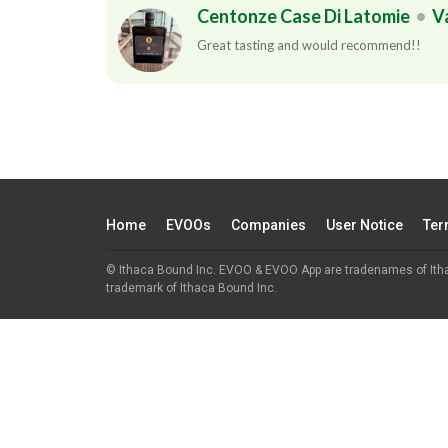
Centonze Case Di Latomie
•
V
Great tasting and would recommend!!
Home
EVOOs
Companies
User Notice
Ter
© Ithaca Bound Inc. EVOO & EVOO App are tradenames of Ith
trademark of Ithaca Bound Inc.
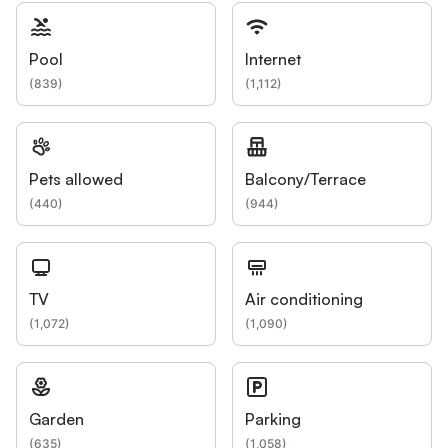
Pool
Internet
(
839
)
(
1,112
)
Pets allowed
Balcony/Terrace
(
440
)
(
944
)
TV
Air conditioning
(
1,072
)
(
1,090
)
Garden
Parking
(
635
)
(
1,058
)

**********

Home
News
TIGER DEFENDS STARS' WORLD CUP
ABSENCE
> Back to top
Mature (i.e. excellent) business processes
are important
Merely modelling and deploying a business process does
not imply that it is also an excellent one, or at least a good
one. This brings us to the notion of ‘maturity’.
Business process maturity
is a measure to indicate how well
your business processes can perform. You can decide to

**********

◆ Task description
Answer with the count alone: how many lines in the data above have "maturity" in them?

◆ Completed exercise
2